→ ARTICLE
Japan’s National Police: 537 Arrests for Money Laundering in 2019

Anti-money laundering laws and regulations may be responsible for increasing the number of reports of illicit transactions in Japan

Anti-money laundering regulations on cryptocurrency and blockchain transactions may be having a positive outcome in East Asia.

According to an article released by the Japanese newspaper Nikkei on Mar. 3, the National Police Agency of Japan brought criminal charges in 537 cases against financial institutions involving money laundering or other illegal transactions. These cases come from a total of 440,492 such suspicious transactions reported to the police in 2019.

Data from 300,786 transactions out of the 440,492 were determined to have grounds for investigations. Among all companies that were reported, depository institutions such as banks accounted for 80% of all cases, followed by credit card companies at 5.6%. The number of cryptocurrency operators reported was 5,996 (1.4%), down from 1,100 in 2018.

Technological advances have made it easier to report cases of money laundering in Japan, but also for people to find new ways to conduct illicit transactions. However, while the number of cases reported in Japan skyrocketed, the percentage resulting in charges continues to decrease.

Japan’s National Police Agency said there were more incident reports on illegal transactions in 2019 than ever before. The previous year, there were 417,465 cases.

What’s responsible for the increase in reports of money laundering

Considering the Japanese criminal justice system’s reputation for a 99% conviction rate following the decision to prosecute, the percentage of cases charged with illicit crypto transactions seems remarkably low.

As crypto adoption keeps growing and the number of use cases for cryptocurrency expands, illicit transactions on a percentage basis keep diminishing. For 2019, the National Police Agency attributed the increase in reporting of suspicious transactions involving money laundering to additional surveillance of financial institutions.

→ EXCERPTED RECORDS
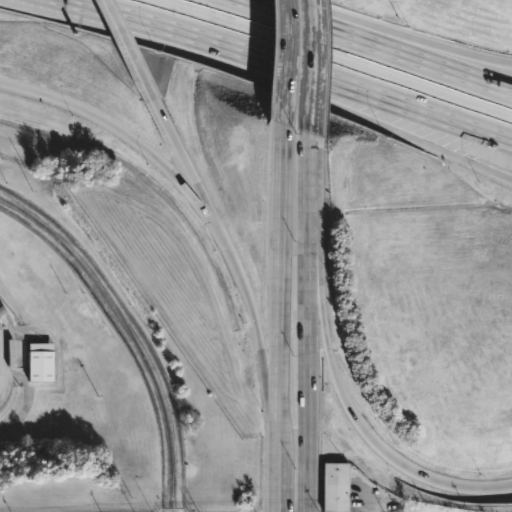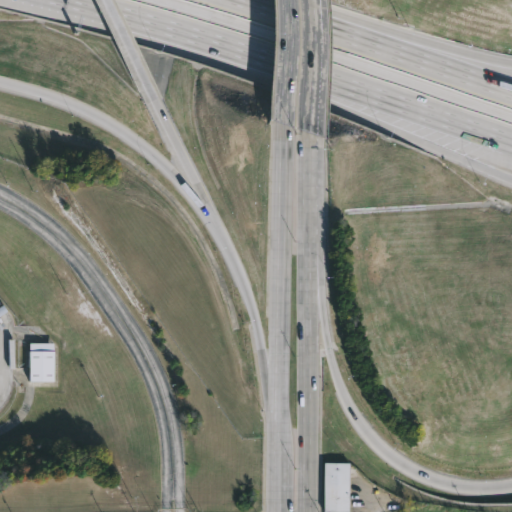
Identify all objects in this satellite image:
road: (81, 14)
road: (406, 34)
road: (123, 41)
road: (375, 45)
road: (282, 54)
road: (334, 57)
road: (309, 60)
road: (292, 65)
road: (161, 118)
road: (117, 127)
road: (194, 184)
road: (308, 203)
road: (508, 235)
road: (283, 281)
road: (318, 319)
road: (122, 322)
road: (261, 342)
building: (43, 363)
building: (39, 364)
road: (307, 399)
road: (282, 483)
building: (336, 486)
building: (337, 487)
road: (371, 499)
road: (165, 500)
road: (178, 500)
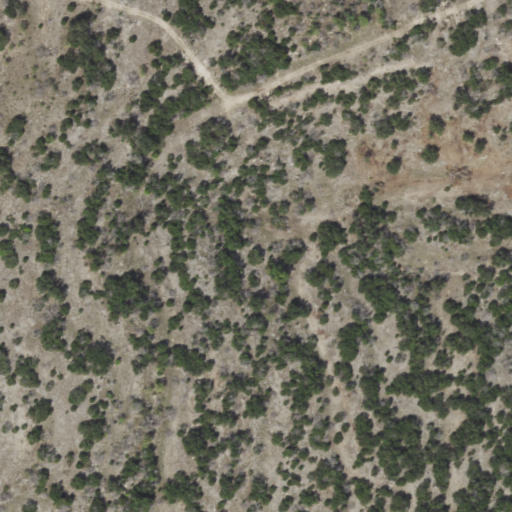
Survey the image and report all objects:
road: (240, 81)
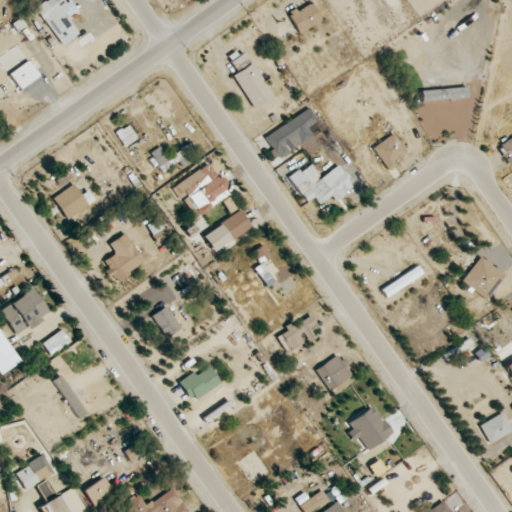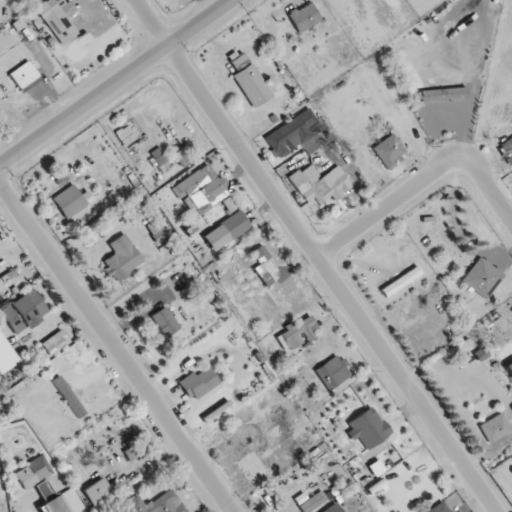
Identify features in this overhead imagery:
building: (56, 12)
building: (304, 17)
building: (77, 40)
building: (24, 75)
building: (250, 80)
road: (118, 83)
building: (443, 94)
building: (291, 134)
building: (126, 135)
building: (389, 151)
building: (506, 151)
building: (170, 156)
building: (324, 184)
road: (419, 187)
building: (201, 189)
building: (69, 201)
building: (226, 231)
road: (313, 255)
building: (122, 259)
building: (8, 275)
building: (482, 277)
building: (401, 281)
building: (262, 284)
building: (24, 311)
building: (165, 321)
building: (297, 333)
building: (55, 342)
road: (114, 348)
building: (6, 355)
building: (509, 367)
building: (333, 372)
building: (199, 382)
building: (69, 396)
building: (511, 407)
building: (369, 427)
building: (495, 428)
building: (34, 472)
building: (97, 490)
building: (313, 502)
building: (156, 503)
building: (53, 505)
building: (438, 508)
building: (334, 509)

...

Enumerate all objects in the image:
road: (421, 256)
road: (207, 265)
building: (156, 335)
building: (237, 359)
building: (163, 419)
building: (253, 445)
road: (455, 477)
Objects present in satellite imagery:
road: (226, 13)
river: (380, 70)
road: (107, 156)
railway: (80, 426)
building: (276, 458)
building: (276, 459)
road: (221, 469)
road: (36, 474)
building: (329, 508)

---

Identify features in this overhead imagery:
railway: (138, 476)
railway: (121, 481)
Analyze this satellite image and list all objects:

→ AIM
Reproduce the article on money laundering arrests in Japan in full, word for word. The lines above were taken from a different source than the article.

→ TASK SOLUTION
Japan’s National Police: 537 Arrests for Money Laundering in 2019

Anti-money laundering laws and regulations may be responsible for increasing the number of reports of illicit transactions in Japan

Anti-money laundering regulations on cryptocurrency and blockchain transactions may be having a positive outcome in East Asia.

According to an article released by the Japanese newspaper Nikkei on Mar. 3, the National Police Agency of Japan brought criminal charges in 537 cases against financial institutions involving money laundering or other illegal transactions. These cases come from a total of 440,492 such suspicious transactions reported to the police in 2019.

Data from 300,786 transactions out of the 440,492 were determined to have grounds for investigations. Among all companies that were reported, depository institutions such as banks accounted for 80% of all cases, followed by credit card companies at 5.6%. The number of cryptocurrency operators reported was 5,996 (1.4%), down from 1,100 in 2018.

Technological advances have made it easier to report cases of money laundering in Japan, but also for people to find new ways to conduct illicit transactions. However, while the number of cases reported in Japan skyrocketed, the percentage resulting in charges continues to decrease.

Japan’s National Police Agency said there were more incident reports on illegal transactions in 2019 than ever before. The previous year, there were 417,465 cases.

What’s responsible for the increase in reports of money laundering

Considering the Japanese criminal justice system’s reputation for a 99% conviction rate following the decision to prosecute, the percentage of cases charged with illicit crypto transactions seems remarkably low.

As crypto adoption keeps growing and the number of use cases for cryptocurrency expands, illicit transactions on a percentage basis keep diminishing. For 2019, the National Police Agency attributed the increase in reporting of suspicious transactions involving money laundering to additional surveillance of financial institutions.